NG: The fragmentation of Long Island requires that for every municipality, we understand a new process for getting housing projects approved. Sometimes, even in the same municipality, processes change depending on the projects. It’s been a year of filing FOIL requests to get information that isn’t readily available, navigating complicated town hall agendas, knowing that town boards can refuse to consider a proposed multi-family housing development that requires a zoning change, which nearly all multifamily housing projects do, by simply not putting it on a planning board agenda. Unfortunately, single family housing is the norm on Long Island. Local villages and towns can “kill” a project without ever bringing the proposal forward for discussion and a vote to approve or deny.

Long Island is also one of the top ten most segregated metro areas in the country. Organizing in the suburbs is generally more difficult than in urban settings, largely due to the distance between people. If someone can’t see how they are directly and positively impacted by expanding affordable housing, they are not going to show up to town board meetings to advocate for projects. They aren’t going to sign petitions, spend time connecting with elected officials, or use their evenings reaching out to neighbors to gain allies.

So, we are working to dismantle segregation embedded into our structures, fragmentation that allows the segregation to continue, as long as no one does anything about it, and we are doing it while being sure to place community needs at the fore.

What is needed to further the progress you've already made, especially considering the obstacles posed by Covid-19, and where do you see community organizing going looking into the future for Long Island and yourself?

NG: There are a lot of myths about multifamily and affordable housing, most of which are thinly veiled racism. Our goal is to dispel these myths and make integration seem like the only next step for Long Island. We have to re-educate people and then move them to action. This education process has been a big thrust for us. We’ve had public forums and workshops, and we’re planning another series of workshops about housing discrimination and legal protections to be conducted in English, Haitian Creole, and Spanish. Our original strategy was derailed by COVID-19, as developers and town governments were all put on pause. Despite the challenges posed by the pandemic, we’ve been leveraging the benefits of an increasingly virtual world to engage more people in our public education campaigns.

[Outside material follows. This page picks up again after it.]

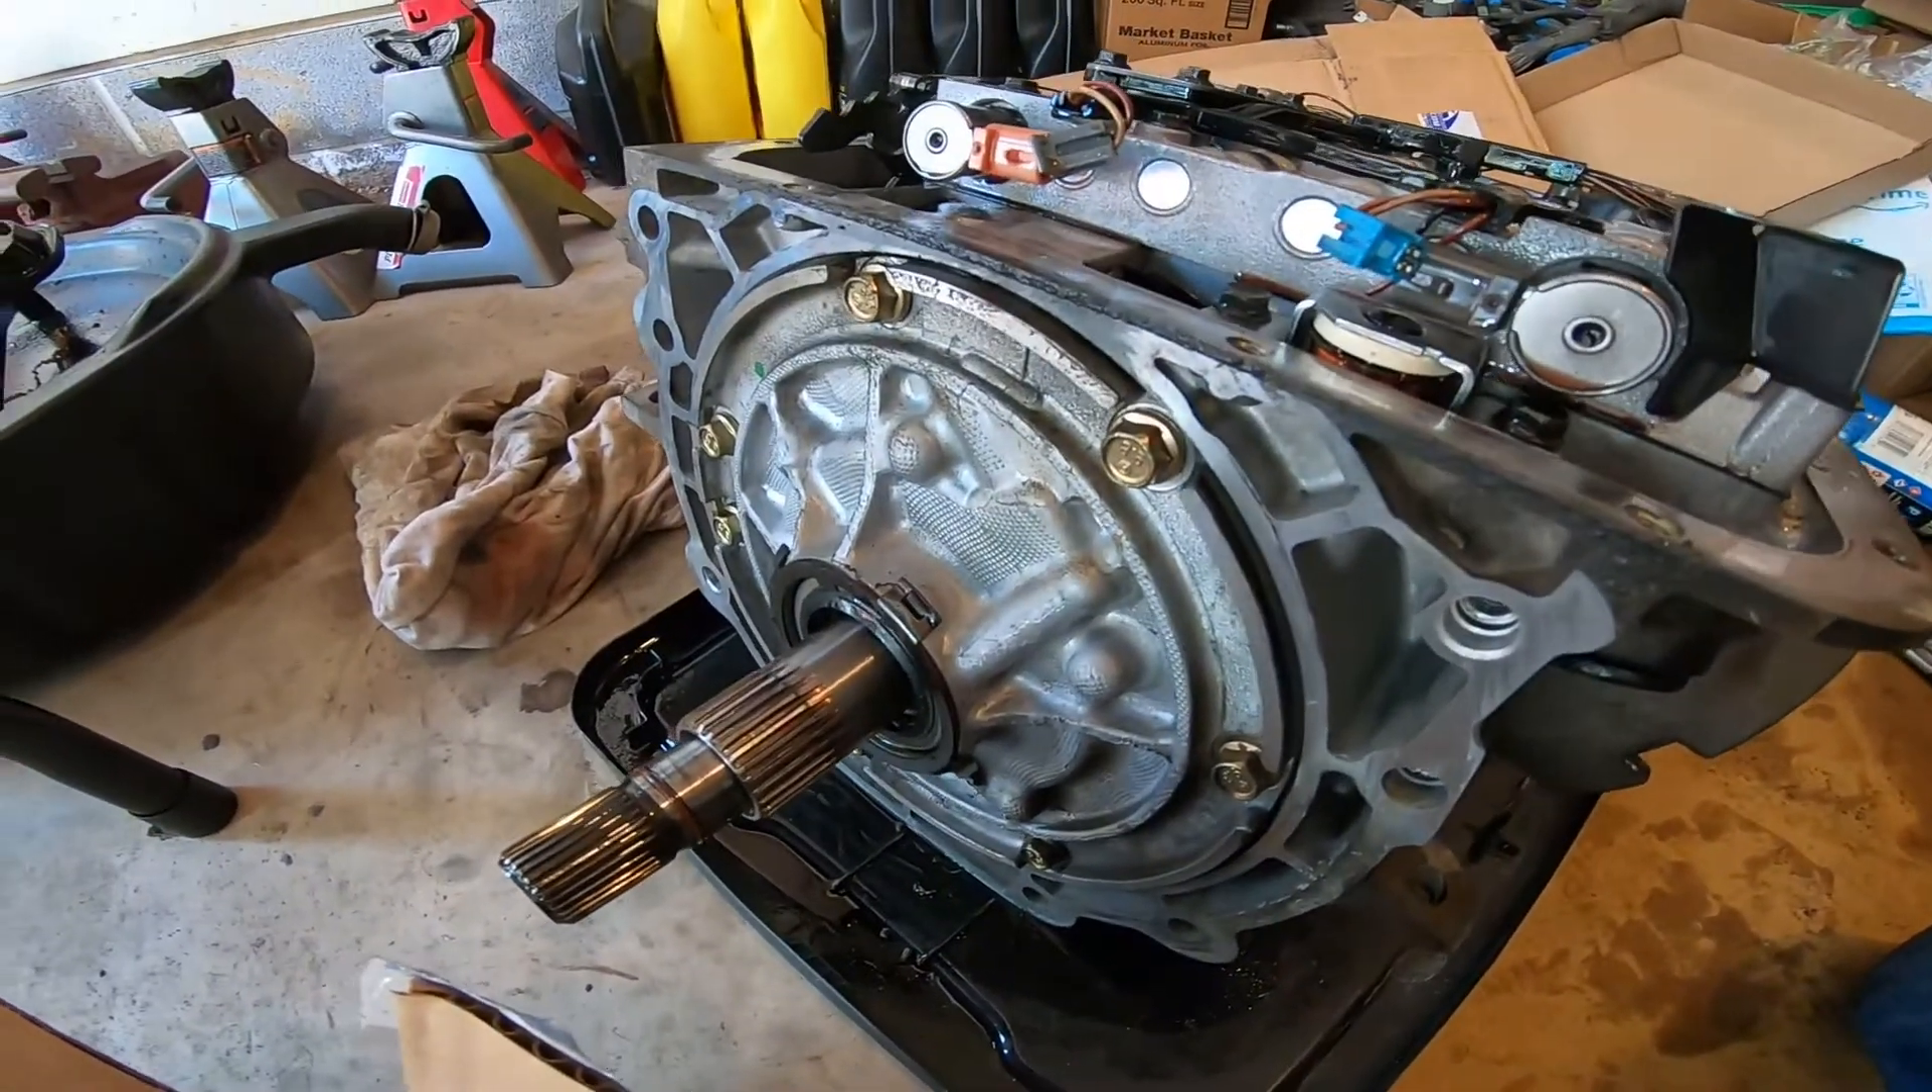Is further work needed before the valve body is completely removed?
Yes.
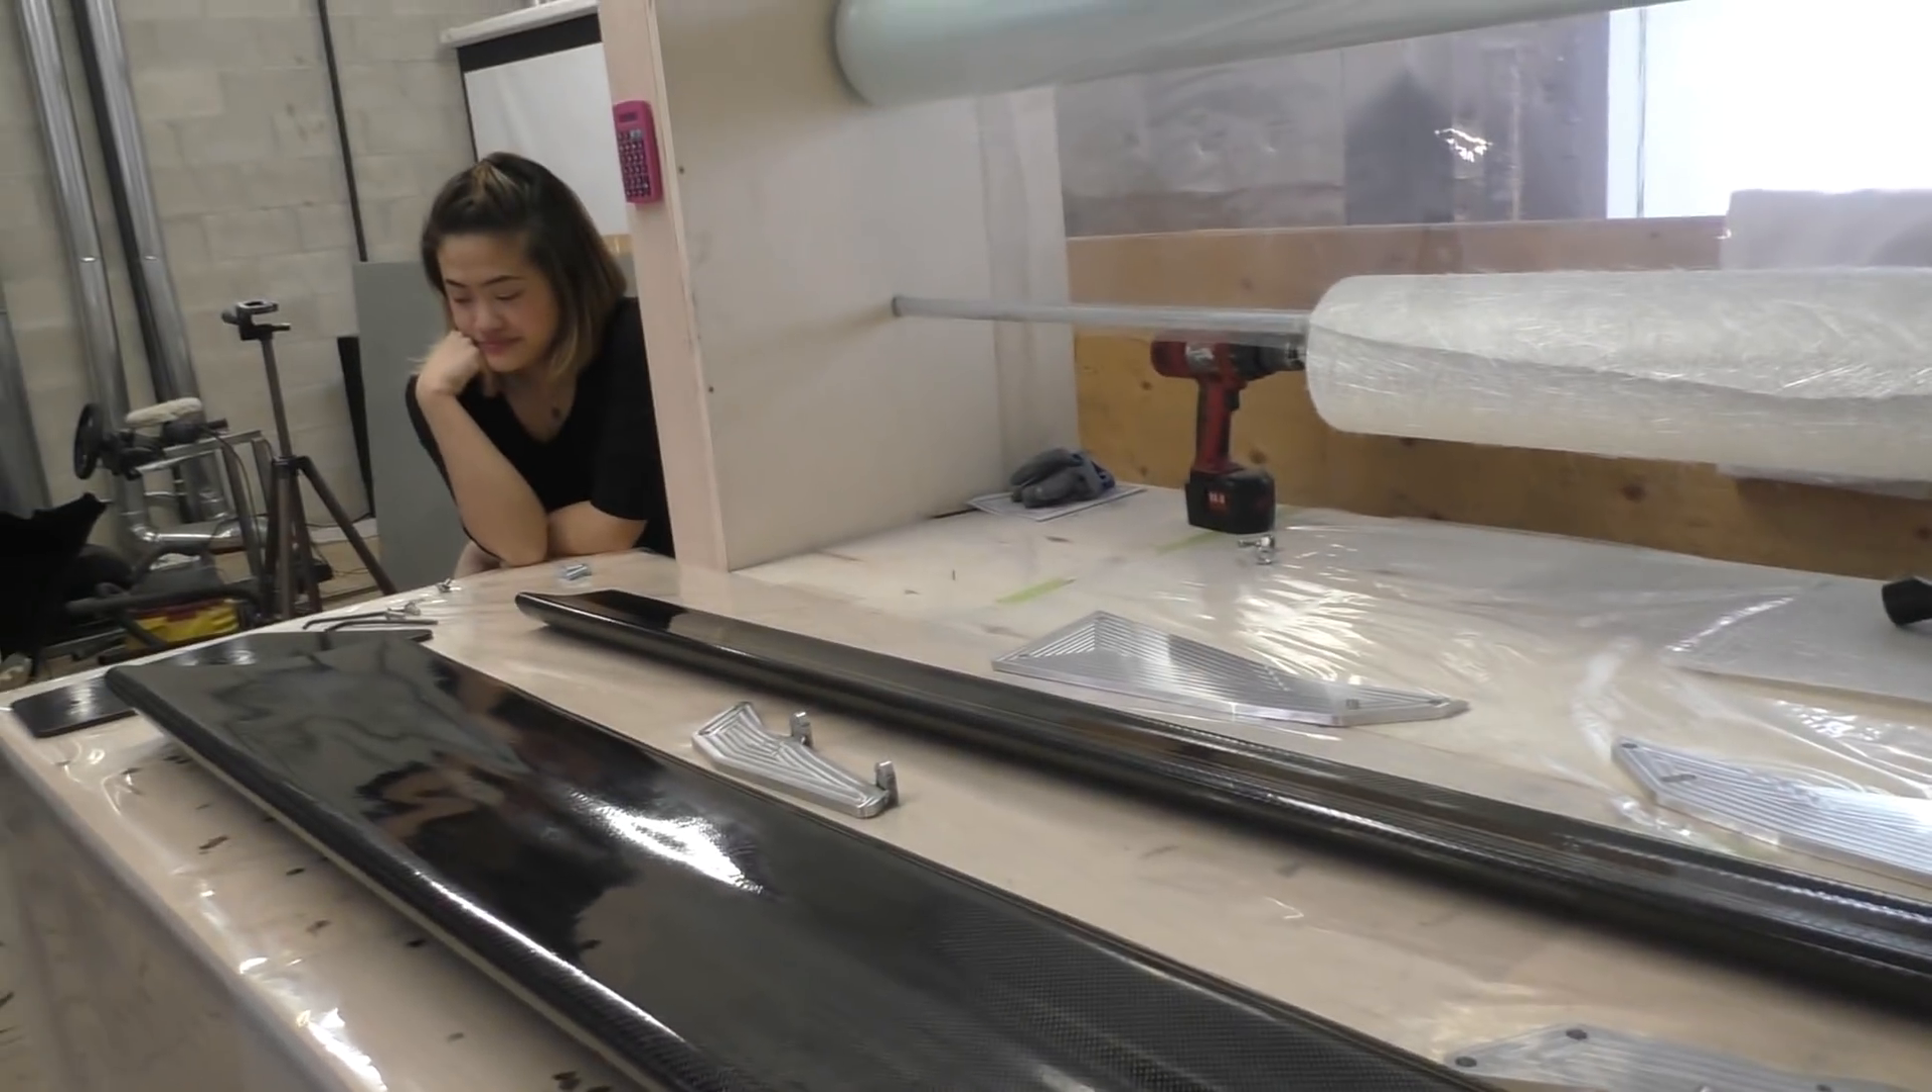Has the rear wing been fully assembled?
No.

In addition to this education piece, we have been able to proceed with our pre-COVID strategy. We worked with our partner, Long Island Builders Institute (LIBI), to identify the upcoming affordable housing projects. We have prioritized four projects based on the information they provided. Using our outreach strategy, we are in the process of fostering relationships with these communities in order to garner support for the affordable housing project being planned in their area.

What big takeaways/lessons have you learned from the first year?

NG: I think often about the word “community” and what it means or looks like in a place as fragmented as Long Island. Part of the word “community” is “unity,” and the biggest takeaway of this past year has the barriers to organizing. So, the next step is to keep pushing on this question: how can we unite people of different socioeconomic backgrounds around new narratives grounded in equity and access? How can we foster connection around affordable housing as a human right? How can we build a community that understands the urgency of these issues and is willing to take action?